Opinion

The lessons of de Blasio’s latest carriage-horse fiasco

Mayor de Blasio’s second bid in two years to kill the horse-carriage industry collapsed Thursday morning. Yet by Friday he’d gotten right back on his . . . hobbyhorse, with aides probing the City Council about a new bill.

Happily for the horses, de Blasio still shows no sign of understanding the political ABCs.

His first drive for a ban was slow and open: After months floating plans by the City Council, the mayor got Speaker Melissa Mark-Viverito to move toward a vote.

He was foiled by public opinion — and by the adamant opposition of the Teamsters, who rep the drivers.

The speaker couldn’t get the votes, and the mayor publicly gave up.
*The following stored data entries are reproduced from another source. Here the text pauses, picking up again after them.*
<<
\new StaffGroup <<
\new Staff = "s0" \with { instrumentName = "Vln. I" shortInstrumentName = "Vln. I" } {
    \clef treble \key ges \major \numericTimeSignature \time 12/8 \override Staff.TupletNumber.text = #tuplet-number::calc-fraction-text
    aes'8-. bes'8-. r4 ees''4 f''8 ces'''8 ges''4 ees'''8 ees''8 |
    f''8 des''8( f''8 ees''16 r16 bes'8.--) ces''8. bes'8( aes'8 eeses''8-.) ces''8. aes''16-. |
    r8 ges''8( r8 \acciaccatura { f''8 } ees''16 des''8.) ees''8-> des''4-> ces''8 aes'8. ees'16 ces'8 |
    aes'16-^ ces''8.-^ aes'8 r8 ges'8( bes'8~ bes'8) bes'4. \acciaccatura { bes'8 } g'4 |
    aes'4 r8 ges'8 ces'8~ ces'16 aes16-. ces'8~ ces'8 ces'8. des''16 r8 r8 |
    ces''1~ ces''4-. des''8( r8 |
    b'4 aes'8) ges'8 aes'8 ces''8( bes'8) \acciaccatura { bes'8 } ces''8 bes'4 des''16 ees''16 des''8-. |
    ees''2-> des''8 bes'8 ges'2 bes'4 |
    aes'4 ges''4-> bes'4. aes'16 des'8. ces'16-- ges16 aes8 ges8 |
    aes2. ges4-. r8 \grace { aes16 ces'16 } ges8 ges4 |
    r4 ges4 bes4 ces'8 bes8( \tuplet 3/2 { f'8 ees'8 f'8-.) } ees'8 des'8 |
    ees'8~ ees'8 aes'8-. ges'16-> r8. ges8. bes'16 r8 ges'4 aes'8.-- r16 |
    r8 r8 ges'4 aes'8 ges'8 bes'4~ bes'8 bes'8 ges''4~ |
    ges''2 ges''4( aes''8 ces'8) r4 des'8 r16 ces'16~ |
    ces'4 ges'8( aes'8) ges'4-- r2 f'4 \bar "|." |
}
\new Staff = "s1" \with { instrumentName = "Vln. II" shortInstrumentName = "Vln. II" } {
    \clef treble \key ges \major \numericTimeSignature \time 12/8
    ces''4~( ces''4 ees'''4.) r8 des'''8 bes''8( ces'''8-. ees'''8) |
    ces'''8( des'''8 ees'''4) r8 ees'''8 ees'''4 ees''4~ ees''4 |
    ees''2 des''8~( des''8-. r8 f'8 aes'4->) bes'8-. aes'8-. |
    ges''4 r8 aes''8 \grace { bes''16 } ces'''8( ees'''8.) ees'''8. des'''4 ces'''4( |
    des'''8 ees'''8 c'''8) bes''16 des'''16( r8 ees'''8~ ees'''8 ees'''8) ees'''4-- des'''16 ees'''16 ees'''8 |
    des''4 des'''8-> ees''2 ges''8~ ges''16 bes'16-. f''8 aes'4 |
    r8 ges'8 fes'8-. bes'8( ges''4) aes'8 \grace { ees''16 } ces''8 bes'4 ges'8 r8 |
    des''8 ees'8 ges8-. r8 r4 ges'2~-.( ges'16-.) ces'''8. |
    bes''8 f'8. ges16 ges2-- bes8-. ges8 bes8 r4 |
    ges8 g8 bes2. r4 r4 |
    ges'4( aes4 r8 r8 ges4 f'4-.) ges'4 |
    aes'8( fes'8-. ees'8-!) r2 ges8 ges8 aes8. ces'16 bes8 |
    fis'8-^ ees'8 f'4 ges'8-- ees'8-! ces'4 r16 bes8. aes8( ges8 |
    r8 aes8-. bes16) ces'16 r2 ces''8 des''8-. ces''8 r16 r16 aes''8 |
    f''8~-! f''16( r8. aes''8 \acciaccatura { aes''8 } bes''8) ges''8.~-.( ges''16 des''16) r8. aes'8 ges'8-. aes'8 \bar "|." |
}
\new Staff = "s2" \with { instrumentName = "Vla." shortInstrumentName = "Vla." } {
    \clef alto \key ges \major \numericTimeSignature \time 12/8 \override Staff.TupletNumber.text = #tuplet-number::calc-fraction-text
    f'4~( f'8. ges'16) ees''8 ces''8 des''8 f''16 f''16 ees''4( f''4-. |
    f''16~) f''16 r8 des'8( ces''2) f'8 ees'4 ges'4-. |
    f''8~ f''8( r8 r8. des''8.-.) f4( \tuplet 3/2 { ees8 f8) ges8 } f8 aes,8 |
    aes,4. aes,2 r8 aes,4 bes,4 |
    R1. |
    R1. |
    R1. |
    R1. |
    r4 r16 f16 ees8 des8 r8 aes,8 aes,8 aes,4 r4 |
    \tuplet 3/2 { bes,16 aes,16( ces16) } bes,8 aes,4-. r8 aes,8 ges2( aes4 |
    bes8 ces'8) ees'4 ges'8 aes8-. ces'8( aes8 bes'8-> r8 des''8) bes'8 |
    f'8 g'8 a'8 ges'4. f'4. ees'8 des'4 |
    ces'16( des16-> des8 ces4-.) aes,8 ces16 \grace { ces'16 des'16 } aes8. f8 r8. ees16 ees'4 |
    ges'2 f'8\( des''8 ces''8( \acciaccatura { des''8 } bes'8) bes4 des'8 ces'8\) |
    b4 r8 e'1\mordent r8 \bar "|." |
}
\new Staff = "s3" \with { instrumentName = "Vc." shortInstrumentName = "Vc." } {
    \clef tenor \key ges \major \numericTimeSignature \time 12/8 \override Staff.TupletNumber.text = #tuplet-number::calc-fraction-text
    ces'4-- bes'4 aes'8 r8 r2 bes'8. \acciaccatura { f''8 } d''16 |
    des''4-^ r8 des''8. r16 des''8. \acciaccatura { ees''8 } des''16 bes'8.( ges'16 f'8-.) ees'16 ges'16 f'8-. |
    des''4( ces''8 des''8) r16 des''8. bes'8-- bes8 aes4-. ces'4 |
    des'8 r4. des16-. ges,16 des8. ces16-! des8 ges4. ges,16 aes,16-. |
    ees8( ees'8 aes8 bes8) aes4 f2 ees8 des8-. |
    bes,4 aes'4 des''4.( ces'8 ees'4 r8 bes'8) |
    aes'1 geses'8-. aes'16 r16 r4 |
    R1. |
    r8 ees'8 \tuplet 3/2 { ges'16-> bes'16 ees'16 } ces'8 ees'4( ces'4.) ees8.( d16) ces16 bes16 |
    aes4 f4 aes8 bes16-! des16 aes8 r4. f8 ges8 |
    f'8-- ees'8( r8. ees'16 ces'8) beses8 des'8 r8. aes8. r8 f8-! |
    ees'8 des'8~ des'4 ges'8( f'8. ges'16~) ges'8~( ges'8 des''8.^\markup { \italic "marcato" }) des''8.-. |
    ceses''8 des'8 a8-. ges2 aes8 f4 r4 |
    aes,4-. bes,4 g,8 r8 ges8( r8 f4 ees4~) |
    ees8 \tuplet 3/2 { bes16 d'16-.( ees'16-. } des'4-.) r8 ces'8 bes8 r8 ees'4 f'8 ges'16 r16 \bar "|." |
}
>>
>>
For Round Two, de Blasio tried to go fast and phony: He pushed for a quick vote on a supposed “compromise” he said the Teamsters had endorsed. In fact, the “deal” outraged the drivers (who knew it was a fast track to extinction) and other interests, from the friends of Central Park (where the mayor promised a new stable) to pedicabbies (who also faced a death sentence).
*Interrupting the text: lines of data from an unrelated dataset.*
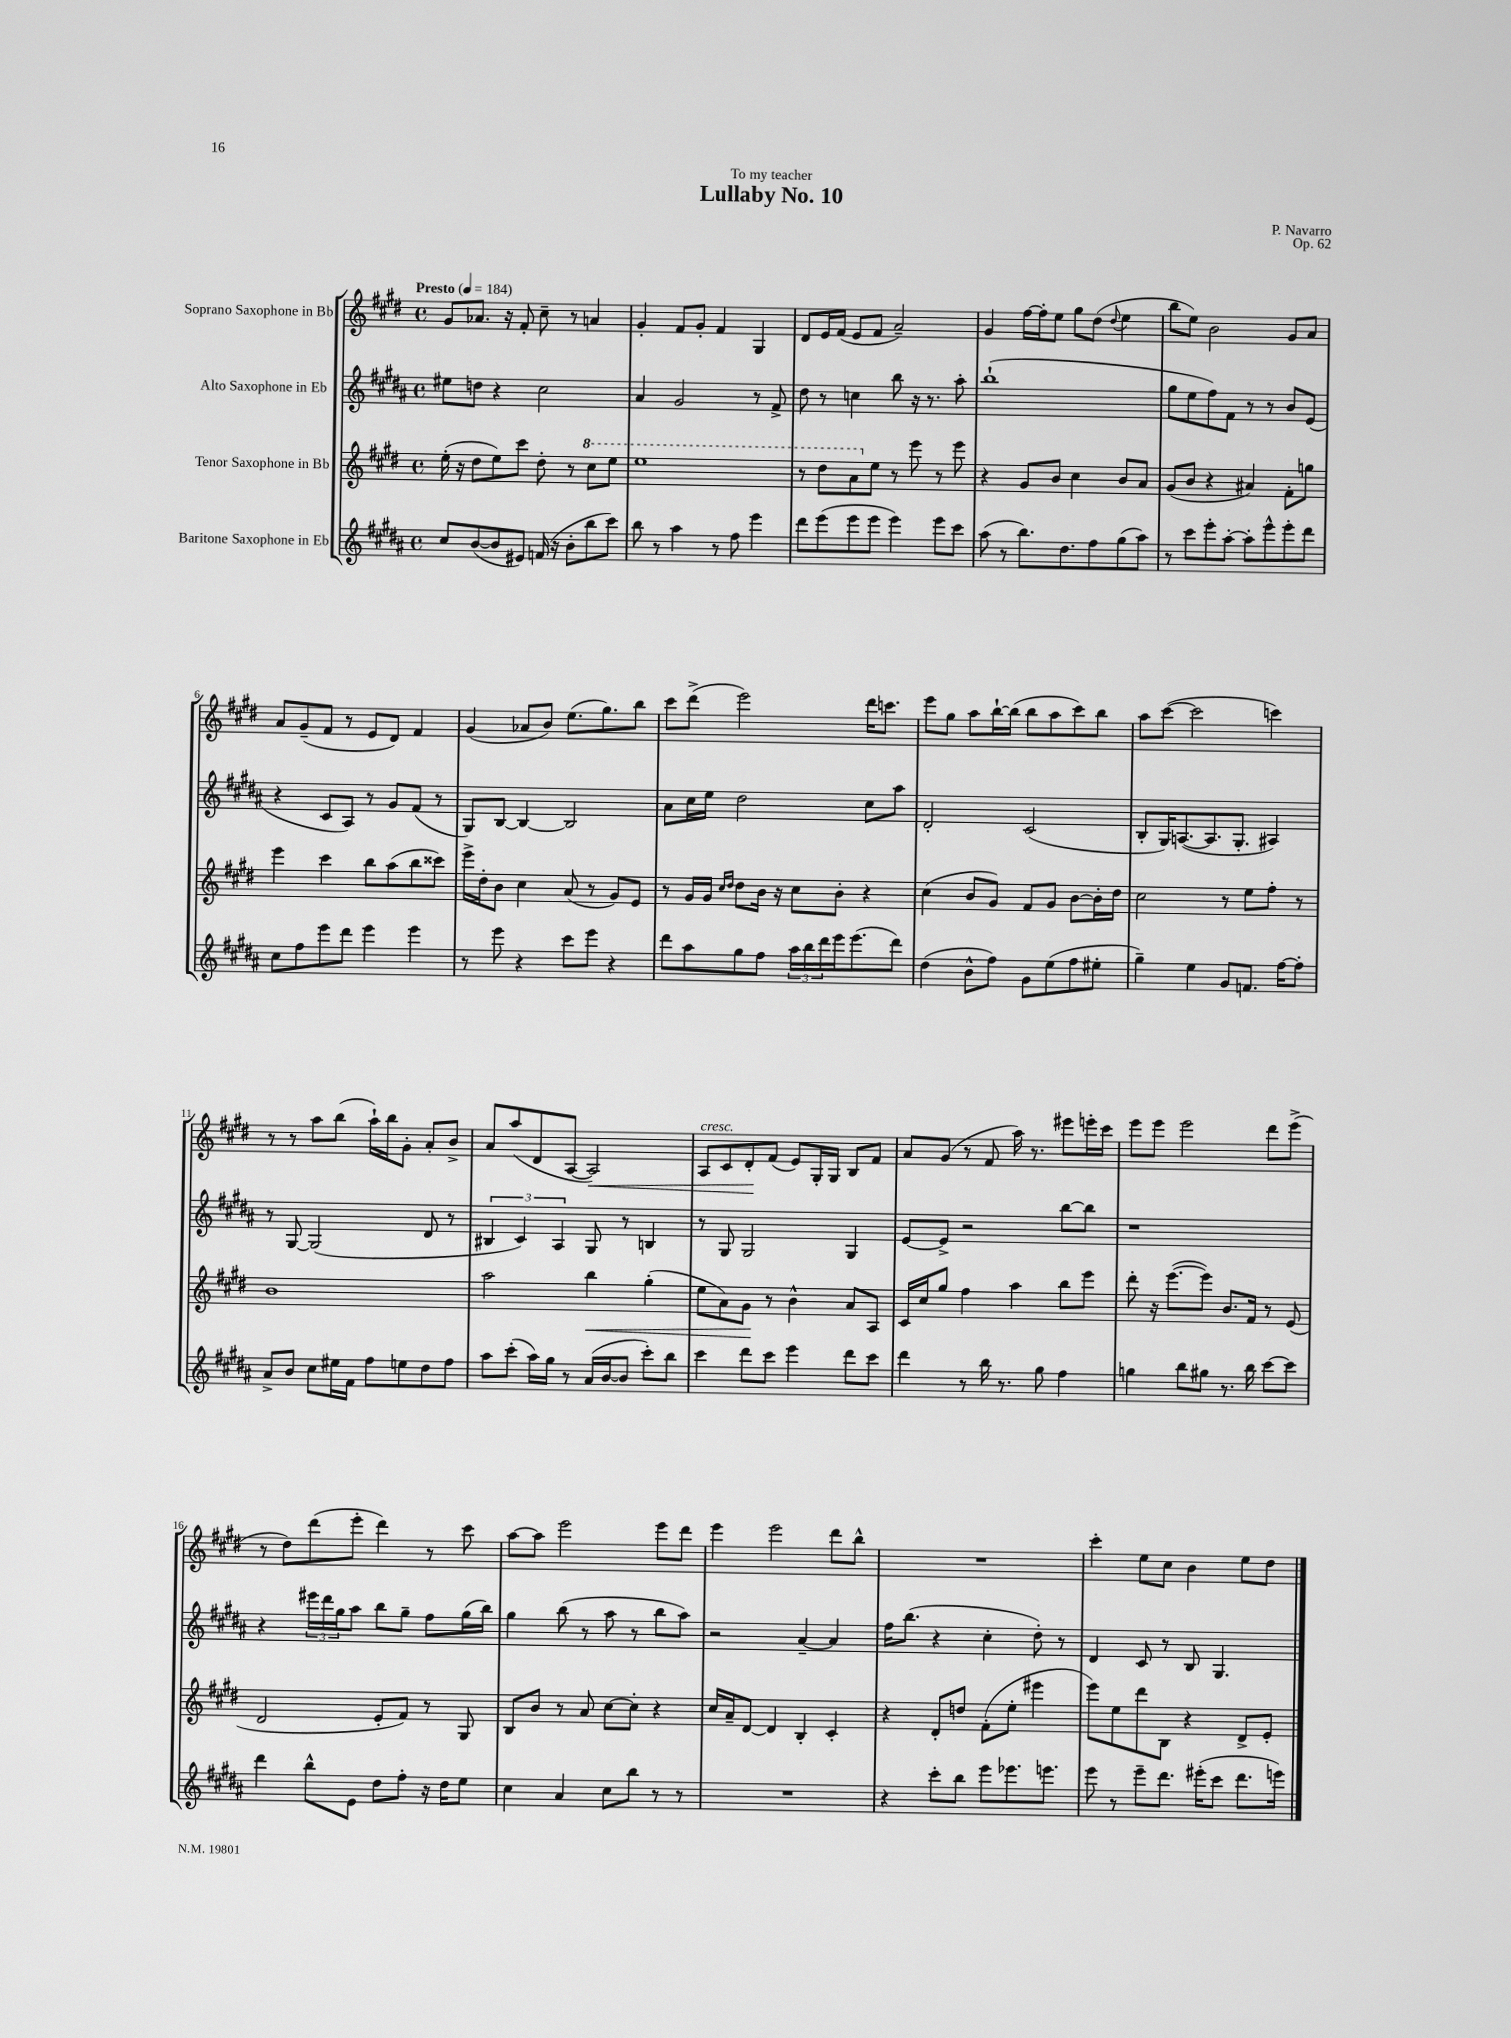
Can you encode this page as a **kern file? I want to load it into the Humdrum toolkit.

**kern	**kern	**dynam	**kern	**kern	**dynam
*part4	*part3	*part3	*part2	*part1	*part1
*staff4	*staff3	*staff3	*staff2	*staff1	*staff1
*I"Baritone Saxophone in Eb	*I"Tenor Saxophone in Bb	*	*I"Alto Saxophone in Eb	*I"Soprano Saxophone in Bb	*
*clefG2	*clefG2	*	*clefG2	*clefG2	*
*k[f#c#g#d#a#]	*k[f#c#g#d#]	*	*k[f#c#g#d#a#]	*k[f#c#g#d#]	*
*M4/4	*M4/4	*	*M4/4	*M4/4	*
*met(c)	*met(c)	*	*met(c)	*met(c)	*
*MM184	*MM184	*	*MM184	*MM184	*
=1	=1	=1	=1	=1	=1
!	!	!	!	!LO:TX:a:B:t=Presto	!
8cc#/L	(16ee'\	.	8ee#X\L	8g#/L	.
.	16r	.	.	.	.
([8b/	8dd#\L	.	8ddn\J	8.a-X/J	.
8b/]	8ee\)	.	4r	.	.
.	.	.	.	16r	.
8e#X/J)	8ccc#\J	.	.	8f#'/	.
(16fn/	8dd#'\	.	2cc#\	8cc#~\	.
16r	.	.	.	.	.
8b'\L	8r	.	.	8r	.
*	*8va	*	*	*	*
8bb\	8ccc#\L	.	.	4an/	.
8ccc#\J)	8eee\J	.	.	.	.
=2	=2	=2	=2	=2	=2
8bb\	1eee	.	4a#/	4g#'/	.
8r	.	.	.	.	.
4aa#\	.	.	2g#/	8f#/L	.
.	.	.	.	8g#'/J	.
8r	.	.	.	4f#/	.
8ff#\	.	.	.	.	.
4eee\	.	.	8r	4G#/	.
.	.	.	8f#^/	.	.
=3	=3	=3	=3	=3	=3
8ddd#\L	8r	.	8dd#\	8d#/L	.
(8eee\	8ddd#\L	.	8r	16e/L	.
.	.	.	.	(16f#/JJ	.
8eee\	8aa\	.	4ccn\	8e/L	.
*	*X8va	*	*	*	*
8eee\J	8ee\J	.	.	8f#/J	.
4eee\)	8r	.	8bb\	2a~/)	.
.	8eee\	.	16r	.	.
.	.	.	8.r	.	.
8eee\L	8r	.	.	.	.
8ccc#\J	8eee\	.	8aa#'\	.	.
=4	=4	=4	=4	=4	=4
(8aa#\	4r	.	(1bb`	4g#/	.
8r	.	.	.	.	.
8.bb\L)	8g#/L	.	.	[16ff#\LL	.
.	.	.	.	16ff#'\J]	.
.	8b/J	.	.	8ee\J	.
8.dd#\	.	.	.	.	.
.	4cc#\	.	.	8gg#\L	.
8ff#\	.	.	.	(8dd#\J	.
.	.	.	.	8qqdd#/	.
(8gg#\	8b/L	.	.	4ee\	.
8aa#\J)	8a/J	.	.	.	.
=5	=5	=5	=5	=5	=5
8r	(8g#/L	.	8gg#\L	8bb\L	.
8ccc#\L	8b/J	.	8ee\	8ee\J)	.
8eee'\	4r	.	8ff#\)	2b\	.
[8aa#'\J	.	.	8f#\J	.	.
8aa#'\L]	4a#X/)	.	8r	.	.
8eee^^\	.	.	8r	.	.
8eee'\	8f#'\L	.	8b/L	8g#/L	.
8ddd#\J	8ggn\J	.	(8e/J	8a/J	.
!!LO:LB:g=z
=6	=6	=6	=6	=6	=6
8cc#\L	4eee\	.	4r	8a/L	.
8ff#\	.	.	.	(8g#~/	.
8eee\	4ccc#\	.	8c#/L	8f#/J	.
8ddd#\J	.	.	8A#/J)	8r	.
4eee\	8bb\L	.	8r	8e/L	.
.	(8aa\	.	8g#/L	8d#/J)	.
4eee\	8bb\	.	(8f#/J	4f#/	.
.	8ccc##X\J)	.	8r	.	.
=7	=7	=7	=7	=7	=7
8r	16eee^\LL	.	8G#/L)	(4g#/	.
.	16dd#'\J	.	.	.	.
8eee\	8b\J	.	[8B/J	.	.
4r	4cc#\	.	4B/_	8a-X/L	.
.	.	.	.	8b/J)	.
8ccc#\L	(8a/	.	2B/]	(8.ee\L	.
8eee\J	8r	.	.	.	.
.	.	.	.	8.gg#\)	.
4r	8g#/L)	.	.	.	.
.	8e/J	.	.	8bb\J	.
=8	=8	=8	=8	=8	=8
8ddd#\L	8r	.	8a#\L	8ccc#\L	.
8aa#\	16g#/LL	.	16cc#\L	(8ddd#^\J	.
.	16g#/JJ	.	16ee\JJ	.	.
.	16qqcc#/LL	.	.	.	.
.	16qqdd#/JJ	.	.	.	.
8gg#\	8dd#\L	.	2dd#\	2eee\)	.
8ff#\J	16b\Jk	.	.	.	.
.	16r	.	.	.	.
24aa#\LL	8cc#\L	.	.	.	.
24bb\	.	.	.	.	.
24ddd#\	.	.	.	.	.
16eee\J	8b'\J	.	.	.	.
(8.eee\	.	.	.	.	.
.	4r	.	8cc#\L	16ddd#\KL	.
.	.	.	.	8.cccn\J	.
8ddd#\J)	.	.	8aa#\J	.	.
=9	=9	=9	=9	=9	=9
(4dd#\	(4cc#\	.	2d#'/	8eee\L	.
.	.	.	.	8gg#\J	.
8b^^\L	8b/L	.	.	8aa\L	.
8ff#\J)	8g#/J)	.	.	[16bb`\L	.
.	.	.	.	(16bb\JJ]	.
8g#\L	8f#/L	.	(2c#/	8bb\L	.
(8ee\	8g#/J	.	.	8aa\	.
8ff#\	[8b\L	.	.	8ccc#\)	.
8ee#X'\J	16b'\L]	.	.	8bb\J	.
.	16dd#\JJ	.	.	.	.
=10	=10	=10	=10	=10	=10
4gg#~\)	2cc#\	.	8B'/L	8aa\L	.
.	.	.	16G#/K)	([8ccc#\J	.
.	.	.	([8.An/	.	.
4ee\	.	.	.	2ccc#\]	.
.	.	.	8.A/]	.	.
8g#/L	8r	.	.	.	.
.	.	.	8.G#'/J	.	.
8.fn/J	8ee\L	.	.	.	.
.	8ff#'\J	.	4A#X/)	4cccn\)	.
[16ff#\KL	.	.	.	.	.
8ff#'\J]	8r	.	.	.	.
!!LO:LB:g=z
=11	=11	=11	=11	=11	=11
8a#^/L	1b	.	8r	8r	.
8b/J	.	.	[8G#/	8r	.
8cc#\L	.	.	(2G#/]	8aa\L	.
16ee#X\L	.	.	.	(8bb\J	.
16f#\JJ	.	.	.	.	.
8ff#\L	.	.	.	16aa`\LL)	.
.	.	.	.	16bb\J	.
8een\	.	.	.	8g#'\J	.
8dd#\	.	.	8d#/	8a'/L	.
8ff#\J	.	.	8r	8b^/J	.
=12	=12	=12	=12	=12	=12
8aa#\L	2aa\	.	6B#X/	8a/L	.
(8ccc#'\J	.	.	.	(8aa/	.
.	.	.	6c#/)	.	.
16aa#\LL)	.	.	.	8d#/	.
16gg#\JJ	.	.	.	.	.
.	.	.	6A#/	.	.
8r	.	.	.	[8A/J	.
!	!	!LO:HP:b	!	!	!LO:HP:b
(16a#/LL	4bb\	<	8G#/	2A/])	<
[16b/J	.	.	.	.	.
8b/J]	.	.	8r	.	.
8ccc#'\L)	(4gg#'\	.	4Bn/	.	.
8bb\J	.	.	.	.	.
=13	=13	=13	=13	=13	=13
!	!	!	!	!LO:TX:a:i:t=cresc.	!
4ccc#\	8ee\L	.	8r	8A/L	.
.	8a\)	.	8G#/	8c#/	.
8ddd#\L	8g#\J	.	2G#/	8d#'/	.
8ccc#\J	8r	[	.	(8f#/J	[
4eee\	4b^^\	.	.	8e/L)	.
.	.	.	.	16G#'/L	.
.	.	.	.	16G#/JJ	.
8ddd#\L	8a/L	.	4G#/	8B/L	.
8ccc#\J	8A/J	.	.	8f#/J	.
=14	=14	=14	=14	=14	=14
4ddd#\	16c#/LL	.	[8e/L	8a/L	.
.	16cc#/J	.	.	.	.
.	8gg#/J	.	8e^/J]	(8g#/J	.
8r	4ff#\	.	2r	8r	.
16bb\	.	.	.	8f#/	.
8.r	.	.	.	.	.
.	4aa\	.	.	16aa\)	.
.	.	.	.	8.r	.
8gg#\	.	.	.	.	.
4ff#\	8bb\L	.	[8bb\L	8eee#X\L	.
.	8eee\J	.	8bb\J]	16eeen'\L	.
.	.	.	.	16ccc#\JJ	.
=15	=15	=15	=15	=15	=15
4ggn\	8ddd#'\	.	1r	8eee\L	.
.	16r	.	.	8eee\J	.
.	([8.eee\L	.	.	.	.
8bb\L	.	.	.	2eee\	.
8gg#X\J	8eee\J])	.	.	.	.
8.r	8.b/L	.	.	.	.
16bb\	16f#/Jk	.	.	.	.
[8ccc#\L	8r	.	.	8ddd#\L	.
8ccc#\J]	(8e/	.	.	(8eee^\J	.
!!LO:LB:g=z
=16	=16	=16	=16	=16	=16
4ddd#\	2d#/	.	4r	8r	.
.	.	.	.	8dd#\L)	.
8bb^^\L	.	.	24eee#X\LL	(8ddd#\	.
.	.	.	24ddd#\	.	.
.	.	.	24gg#\J	.	.
8e\J	.	.	8aa#\J	8eee'\J	.
8dd#\L	8e'/L	.	8bb\L	4ddd#\)	.
8ff#'\J	8f#/J)	.	8gg#~\J	.	.
16r	8r	.	8ff#\L	8r	.
16dd#\KL	.	.	.	.	.
8ee\J	8G#/	.	(16gg#\L	8ccc#\	.
.	.	.	16bb\JJ)	.	.
=17	=17	=17	=17	=17	=17
4cc#\	8B/L	.	4gg#\	[8aa\L	.
.	8b/J	.	.	8aa\J]	.
4a#/	8r	.	(8bb\	2eee\	.
.	8a/	.	8r	.	.
8cc#\L	[8cc#\L	.	8aa#\	.	.
8bb\J	8cc#'\J]	.	8r	.	.
8r	4r	.	8bb\L	8eee\L	.
8r	.	.	8aa#\J)	8ddd#\J	.
=18	=18	=18	=18	=18	=18
1r	16cc#/LL	.	2r	4eee\	.
.	16a~/J	.	.	.	.
.	[8d#/J	.	.	.	.
.	4d#/]	.	.	2eee\	.
.	4B'/	.	[4a#~/	.	.
.	4c#'/	.	4a#/]	8ddd#\L	.
.	.	.	.	8bb^^\J	.
=19	=19	=19	=19	=19	=19
4r	4r	.	16ff#\KL	1r	.
.	.	.	(8.bb\J	.	.
8ccc#'\L	8d#'/L	.	4r	.	.
8bb\J	8ddn/J	.	.	.	.
8eee\L	(8f#'\L	.	4cc#'\	.	.
8.eee-X\	8ee'\J	.	.	.	.
.	4eee#X\	.	8dd#'\)	.	.
8.eeen\J	.	.	.	.	.
.	.	.	8r	.	.
=20	=20	=20	=20	=20	=20
8eee\	8eee\L)	.	4d#/	4ccc#'\	.
8r	8ee\	.	.	.	.
8eee~\L	8ddd#\	.	8c#/	8ee\L	.
8.ddd#\J	8B\J	.	8r	8cc#\J	.
.	4r	.	8B/	4b\	.
(16eee#X'\KL	.	.	.	.	.
8ccc#\J	.	.	4.G#/	.	.
8.ddd#\L	8d#^/L	.	.	8ee\L	.
.	8e'/J	.	.	8dd#\J	.
16eeen\Jk)	.	.	.	.	.
==	==	==	==	==	==
*-	*-	*-	*-	*-	*-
And whatever the mayor had promised the Teamsters, it wasn’t enough to keep them on board once their other members — and the rest of the movement, especially the Transport Workers Union — spoke up.

Thing is, killing the carriages has zero support beyond a handful of animal-rights ideologues and developers eyeing the land beneath the current stables.

Here’s an irony: De Blasio could satisfy those developers — his donors — by just negotiating a true deal to move the stables, as Mayor Rudy Giuliani did in his day.

Apparently, though, fair negotiation just isn’t part of this mayor’s skill set.